[WORK ORDER] What you return must match the records word for word, except that pictures are dropped.

[GIVEN RECORDS]

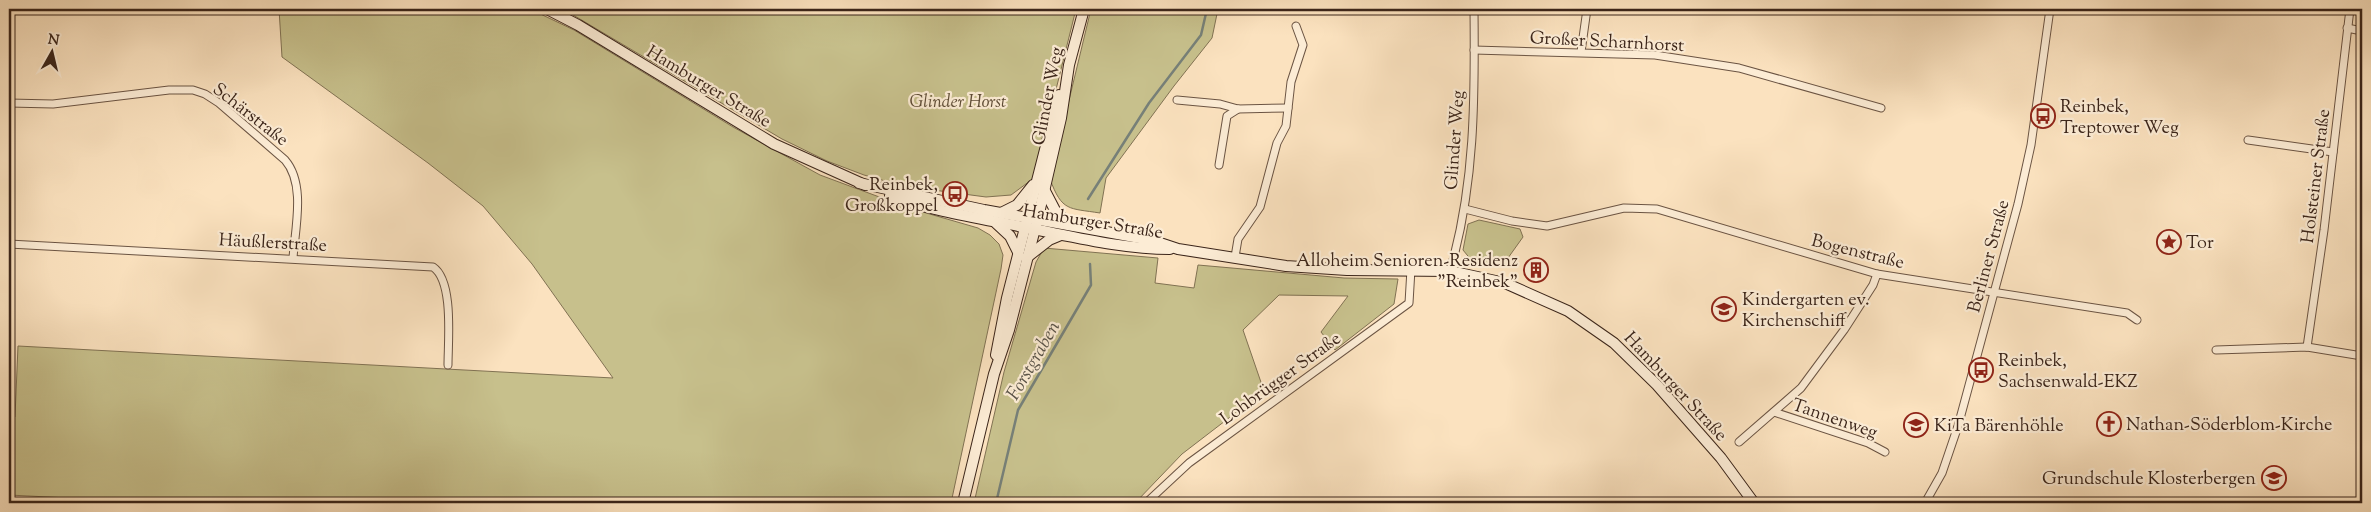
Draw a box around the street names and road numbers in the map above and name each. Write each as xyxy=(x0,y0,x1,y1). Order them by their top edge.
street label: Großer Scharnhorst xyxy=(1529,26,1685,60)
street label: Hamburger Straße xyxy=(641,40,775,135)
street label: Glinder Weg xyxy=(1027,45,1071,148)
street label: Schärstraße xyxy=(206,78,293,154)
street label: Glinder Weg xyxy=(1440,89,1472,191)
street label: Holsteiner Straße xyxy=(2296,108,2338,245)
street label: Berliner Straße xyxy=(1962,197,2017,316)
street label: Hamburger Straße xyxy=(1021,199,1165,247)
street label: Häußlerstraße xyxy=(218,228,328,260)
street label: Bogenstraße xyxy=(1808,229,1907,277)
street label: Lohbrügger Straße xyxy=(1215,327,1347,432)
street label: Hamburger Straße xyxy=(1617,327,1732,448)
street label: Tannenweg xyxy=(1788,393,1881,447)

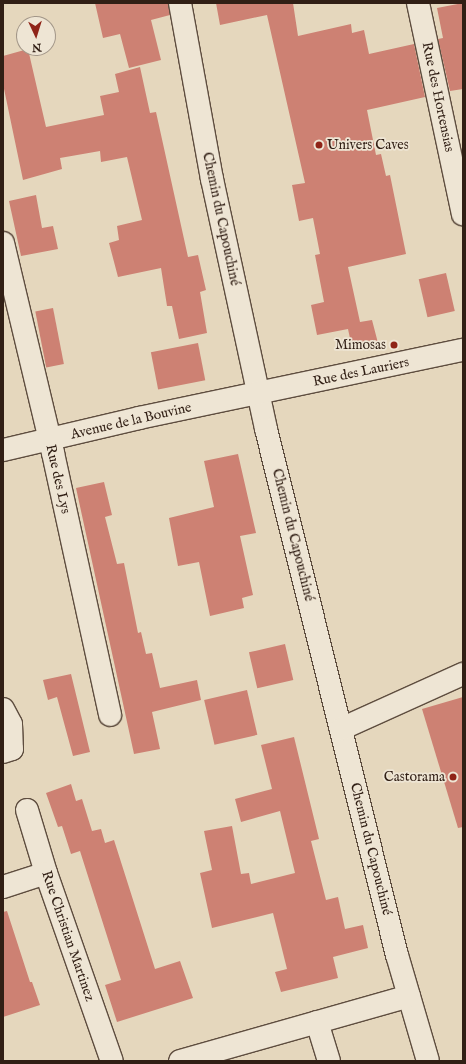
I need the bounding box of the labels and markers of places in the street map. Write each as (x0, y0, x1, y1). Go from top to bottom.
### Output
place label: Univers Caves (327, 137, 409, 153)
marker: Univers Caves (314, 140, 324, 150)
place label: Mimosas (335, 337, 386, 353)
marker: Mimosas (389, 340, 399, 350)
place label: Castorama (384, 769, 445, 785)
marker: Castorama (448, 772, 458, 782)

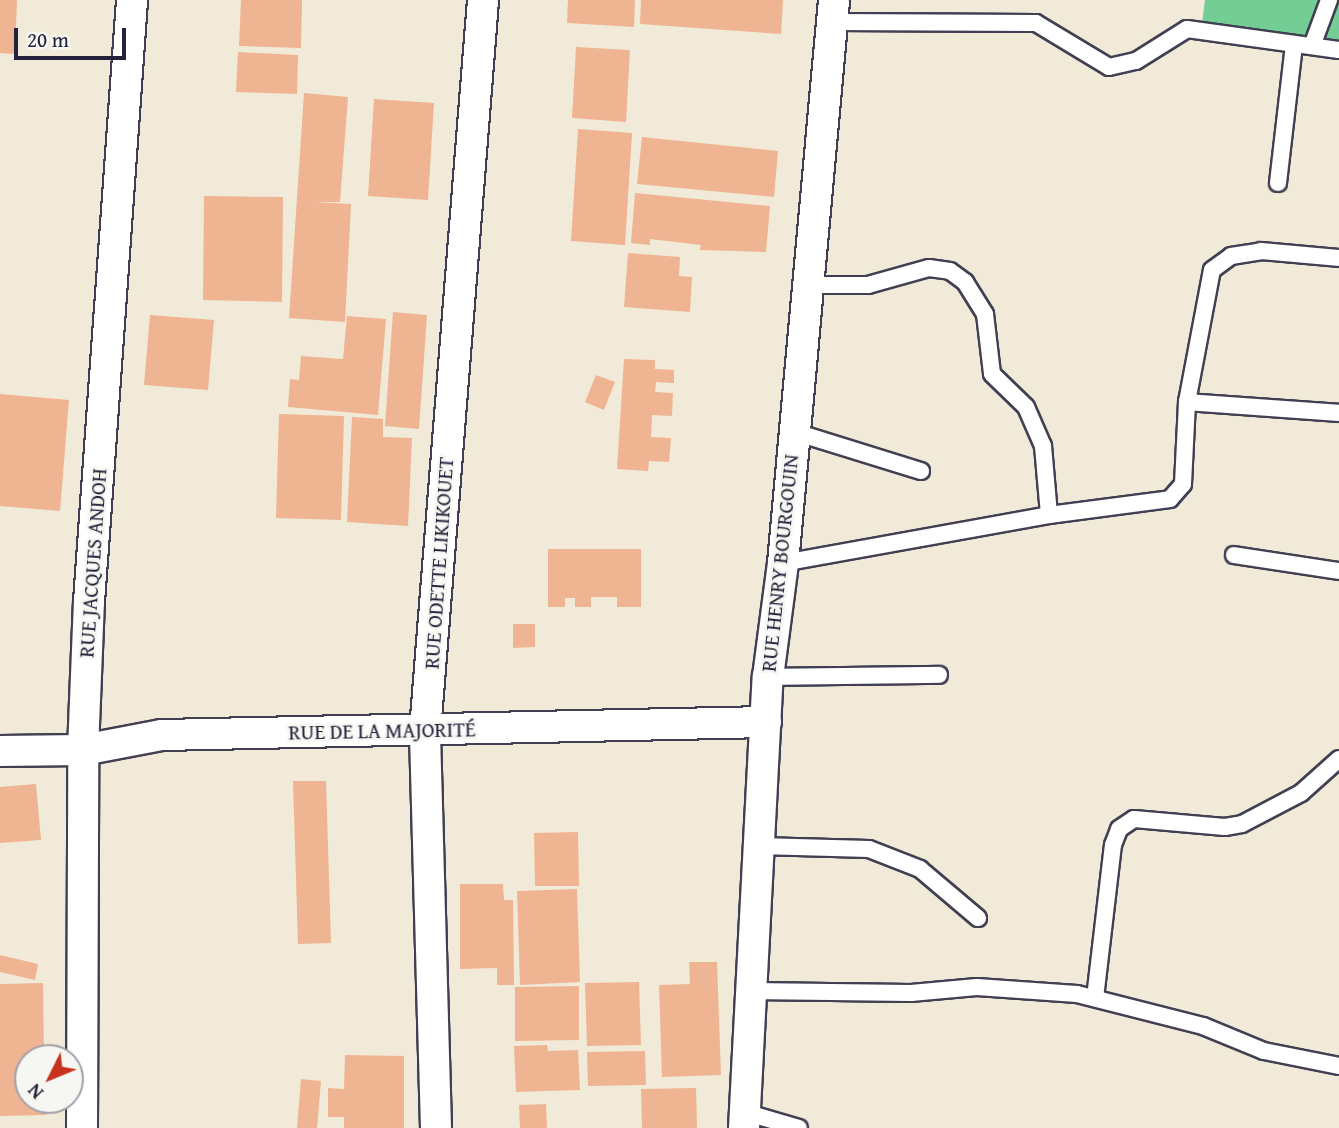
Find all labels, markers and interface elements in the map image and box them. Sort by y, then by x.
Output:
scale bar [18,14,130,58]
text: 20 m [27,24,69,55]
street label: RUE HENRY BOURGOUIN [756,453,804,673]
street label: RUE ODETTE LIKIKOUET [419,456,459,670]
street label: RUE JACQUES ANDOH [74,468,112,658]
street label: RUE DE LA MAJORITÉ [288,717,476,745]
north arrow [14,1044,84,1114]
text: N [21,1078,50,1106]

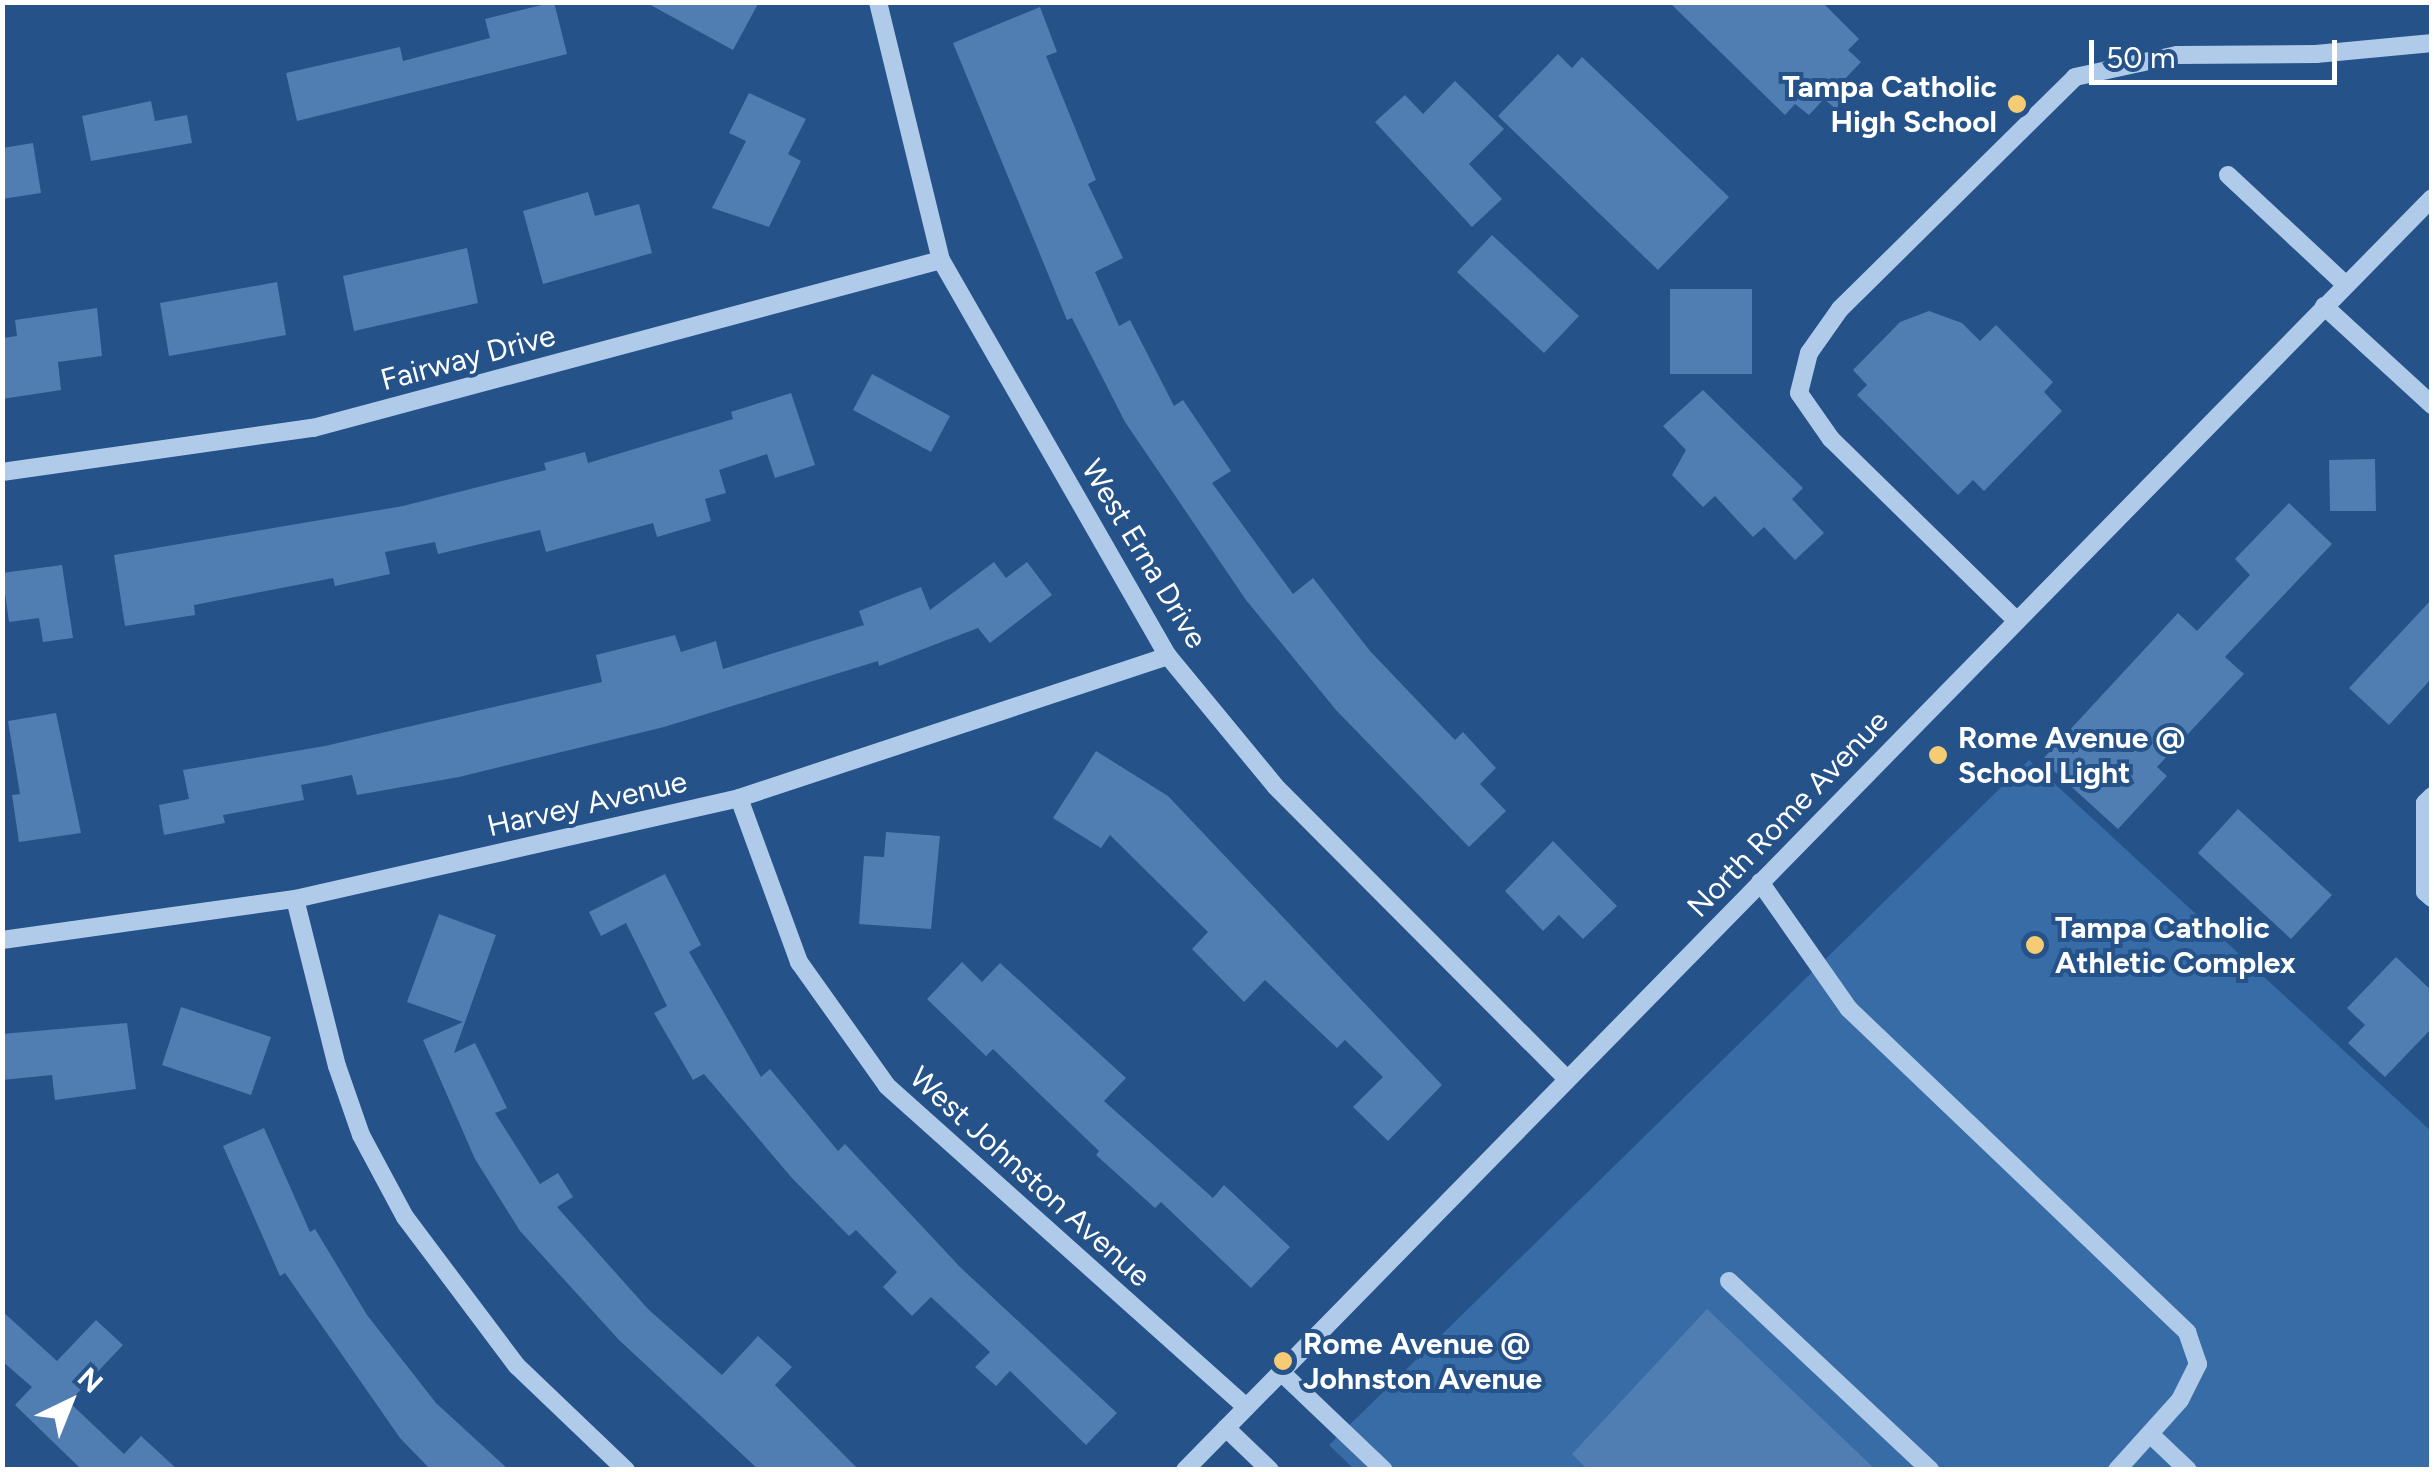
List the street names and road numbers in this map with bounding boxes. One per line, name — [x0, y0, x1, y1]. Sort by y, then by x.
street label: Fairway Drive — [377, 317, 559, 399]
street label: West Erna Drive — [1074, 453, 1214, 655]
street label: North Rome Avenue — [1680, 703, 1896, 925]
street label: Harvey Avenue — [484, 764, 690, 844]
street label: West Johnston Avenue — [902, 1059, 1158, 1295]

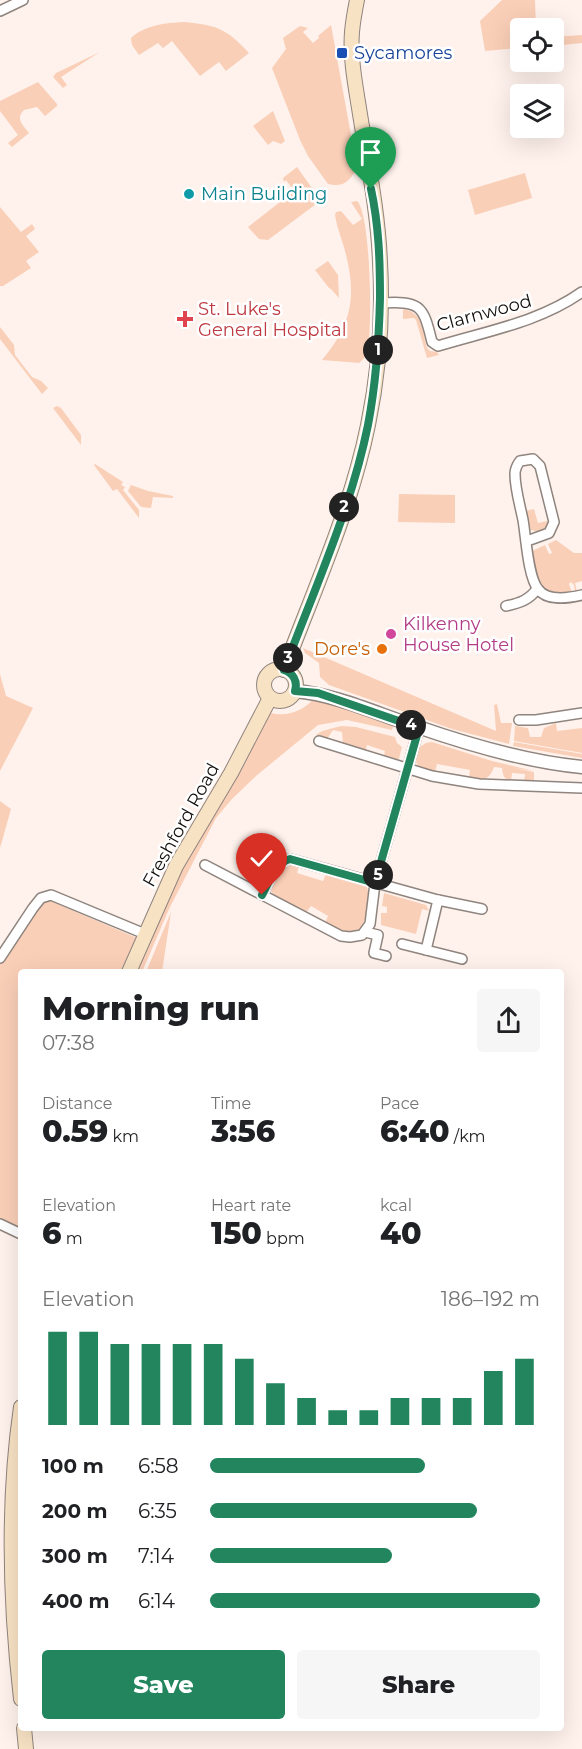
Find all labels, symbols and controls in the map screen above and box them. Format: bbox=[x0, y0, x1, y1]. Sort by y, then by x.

[SOLUTION BELOW]
Draw a box around the street names and road numbers in the map above and name each. Write each as xyxy=(x0,y0,x1,y1). Order them by their top edge.
street label: Großer Scharnhorst xyxy=(1529,26,1685,60)
street label: Hamburger Straße xyxy=(641,40,775,135)
street label: Glinder Weg xyxy=(1027,45,1071,148)
street label: Schärstraße xyxy=(206,78,293,154)
street label: Glinder Weg xyxy=(1440,89,1472,191)
street label: Holsteiner Straße xyxy=(2296,108,2338,245)
street label: Berliner Straße xyxy=(1962,197,2017,316)
street label: Hamburger Straße xyxy=(1021,199,1165,247)
street label: Häußlerstraße xyxy=(218,228,328,260)
street label: Bogenstraße xyxy=(1808,229,1907,277)
street label: Lohbrügger Straße xyxy=(1215,327,1347,432)
street label: Hamburger Straße xyxy=(1617,327,1732,448)
street label: Tannenweg xyxy=(1788,393,1881,447)

I need the bounding box of the labels and markers of places in the street map. Write each as (x0, y0, x1, y1). Go from top to bottom.
### Output
place label: Univers Caves (327, 137, 409, 153)
marker: Univers Caves (314, 140, 324, 150)
place label: Mimosas (335, 337, 386, 353)
marker: Mimosas (389, 340, 399, 350)
place label: Castorama (384, 769, 445, 785)
marker: Castorama (448, 772, 458, 782)

Find all labels, markers and interface elements in the map image and box them. Sort by y, then by x.
Output:
scale bar [18,14,130,58]
text: 20 m [27,24,69,55]
street label: RUE HENRY BOURGOUIN [756,453,804,673]
street label: RUE ODETTE LIKIKOUET [419,456,459,670]
street label: RUE JACQUES ANDOH [74,468,112,658]
street label: RUE DE LA MAJORITÉ [288,717,476,745]
north arrow [14,1044,84,1114]
text: N [21,1078,50,1106]

List the street names and road numbers in this map with bounding boxes. One per line, name — [x0, y0, x1, y1]. Sort by y, then by x.
street label: Fairway Drive — [377, 317, 559, 399]
street label: West Erna Drive — [1074, 453, 1214, 655]
street label: North Rome Avenue — [1680, 703, 1896, 925]
street label: Harvey Avenue — [484, 764, 690, 844]
street label: West Johnston Avenue — [902, 1059, 1158, 1295]

Find all labels, symbols and controls in the map screen above and box them. Format: bbox=[x0, y0, x1, y1]. Sort by y, then by x.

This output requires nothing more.